Pick up the email thread on partitioning trigger order at the point where it ends, and continue it.

**Source passage**
□ □ □ □ □
From:	Jaime Casanova <jcasanov(at)systemguards(dot)com(dot)ec>
To:	Kedar Potdar <kedar(dot)potdar(at)gmail(dot)com>
Cc:	Emmanuel Cecchet <manu(at)asterdata(dot)com>, pgsql-hackers(at)postgresql(dot)org, Amit Gupta <amit(dot)pc(dot)gupta(at)gmail(dot)com>
Subject:	Re: Partitioning feature ...
Date:	2009-03-30 14:59:05
Message-ID:	3073cc9b0903300759o433f7fc7o15bec26498c12bcd@mail.gmail.com
Views:	Raw Message \| Whole Thread \| Download mbox \| Resend email
Lists:	pgsql-hackers

On Mon, Mar 30, 2009 at 6:51 AM, Kedar Potdar <kedar(dot)potdar(at)gmail(dot)com> wrote:
>
>> As triggers are executed in order of their names, we've prefixed the
>> trigger names with "zz". This should work fine as long as no-one uses
>> trigger-name which starts with "zz".
>>

this seems a lot fragile... why system generated triggers has to be
executed following the same rules (talking about order of execution)
as user triggers? can't we simply execute them first or last or maybe
be clever and mark one to be executed first and others last?

--
Atentamente,
Jaime Casanova
Soporte y capacitación de PostgreSQL
Asesoría y desarrollo de sistemas
Guayaquil - Ecuador
Cel. +59387171157

From:	Emmanuel Cecchet <manu(at)frogthinker(dot)org>
To:	Jaime Casanova <jcasanov(at)systemguards(dot)com(dot)ec>
Cc:	Kedar Potdar <kedar(dot)potdar(at)gmail(dot)com>, Emmanuel Cecchet <manu(at)asterdata(dot)com>, pgsql-hackers(at)postgresql(dot)org, Amit Gupta <amit(dot)pc(dot)gupta(at)gmail(dot)com>
Subject:	Re: Partitioning feature ...
Date:	2009-03-30 15:42:53
Message-ID:	49D0E87D.7010808@frogthinker.org
Views:	Raw Message \| Whole Thread \| Download mbox \| Resend email
Lists:	pgsql-hackers

I agree with Jaime that system triggers should execute independently of
user triggers.
In the particular case of partitioning, the system trigger should
execute after the user triggers. However, as the partitioning trigger is
a row level trigger, it is not clear what is going to happen with user
triggers that work at the statement level.

Emmanuel

Jaime Casanova wrote:
> On Mon, Mar 30, 2009 at 6:51 AM, Kedar Potdar <kedar(dot)potdar(at)gmail(dot)com> wrote:
>
>>> As triggers are executed in order of their names, we've prefixed the
>>> trigger names with "zz". This should work fine as long as no-one uses
>>> trigger-name which starts with "zz".
>>>
>>>
>
> this seems a lot fragile... why system generated triggers has to be
> executed following the same rules (talking about order of execution)
□ □ □ □ □
**Dataset content**
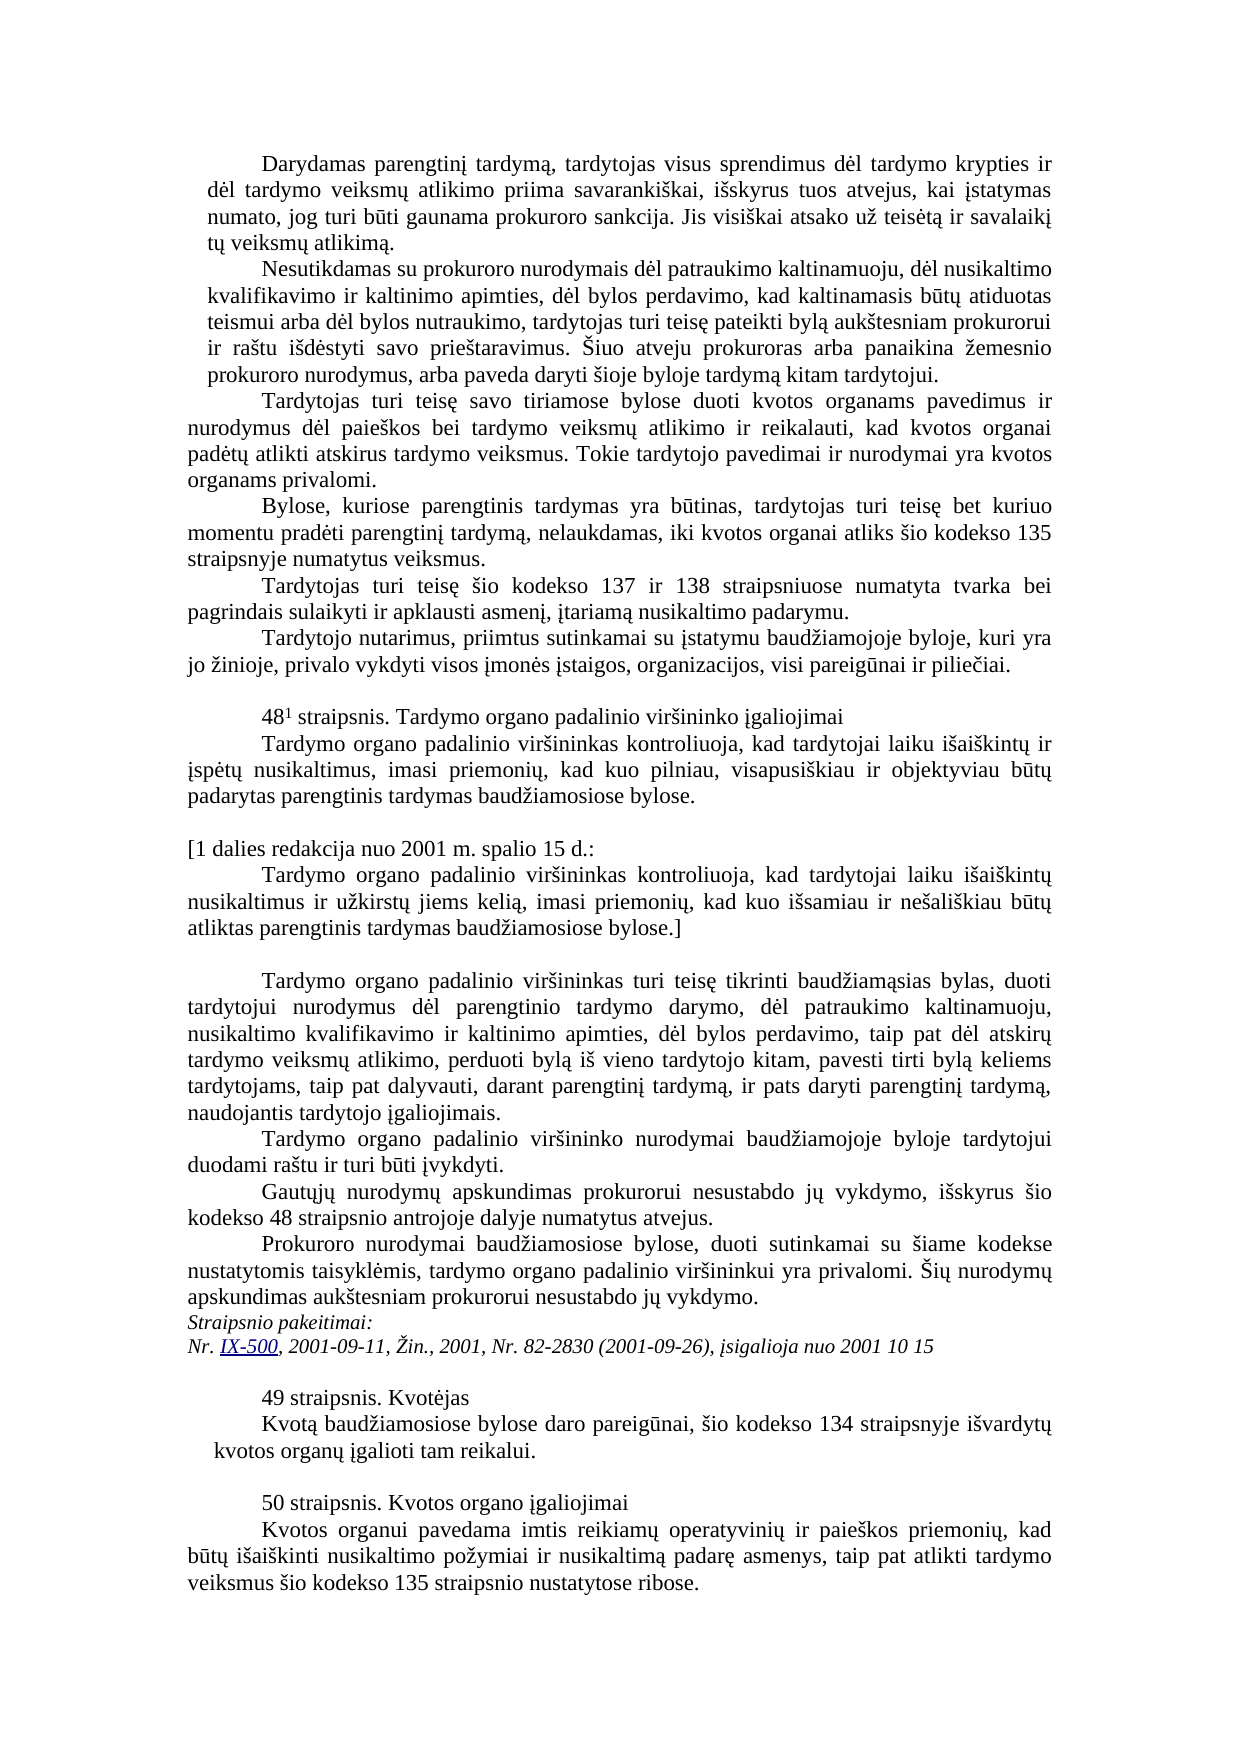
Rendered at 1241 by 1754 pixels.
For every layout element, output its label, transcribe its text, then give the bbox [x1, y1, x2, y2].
□ □ □ □ □
**Response to the task**
> as user triggers? can't we simply execute them first or last or maybe
> be clever and mark one to be executed first and others last?
>
>

--
Emmanuel Cecchet
FTO @ Frog Thinker
Open Source Development & Consulting
--
Web: http://www.frogthinker.org
email: manu(at)frogthinker(dot)org
Skype: emmanuel_cecchet

From:	Nikhil Sontakke <nikhil(dot)sontakke(at)enterprisedb(dot)com>
To:	Jaime Casanova <jcasanov(at)systemguards(dot)com(dot)ec>
Cc:	Kedar Potdar <kedar(dot)potdar(at)gmail(dot)com>, Emmanuel Cecchet <manu(at)asterdata(dot)com>, pgsql-hackers(at)postgresql(dot)org, Amit Gupta <amit(dot)pc(dot)gupta(at)gmail(dot)com>
Subject:	Re: Partitioning feature ...
Date:	2009-03-31 14:03:44
Message-ID:	a301bfd90903310703o34e65653j27d9776605a381b9@mail.gmail.com
Views:	Raw Message \| Whole Thread \| Download mbox \| Resend email
Lists:	pgsql-hackers

Hi,

>
> >> As triggers are executed in order of their names, we've prefixed the
> >> trigger names with "zz". This should work fine as long as no-one uses
> >> trigger-name which starts with "zz".
> >>
>
> this seems a lot fragile... why system generated triggers has to be
> executed following the same rules (talking about order of execution)
> as user triggers? can't we simply execute them first or last or maybe
> be clever and mark one to be executed first and others last?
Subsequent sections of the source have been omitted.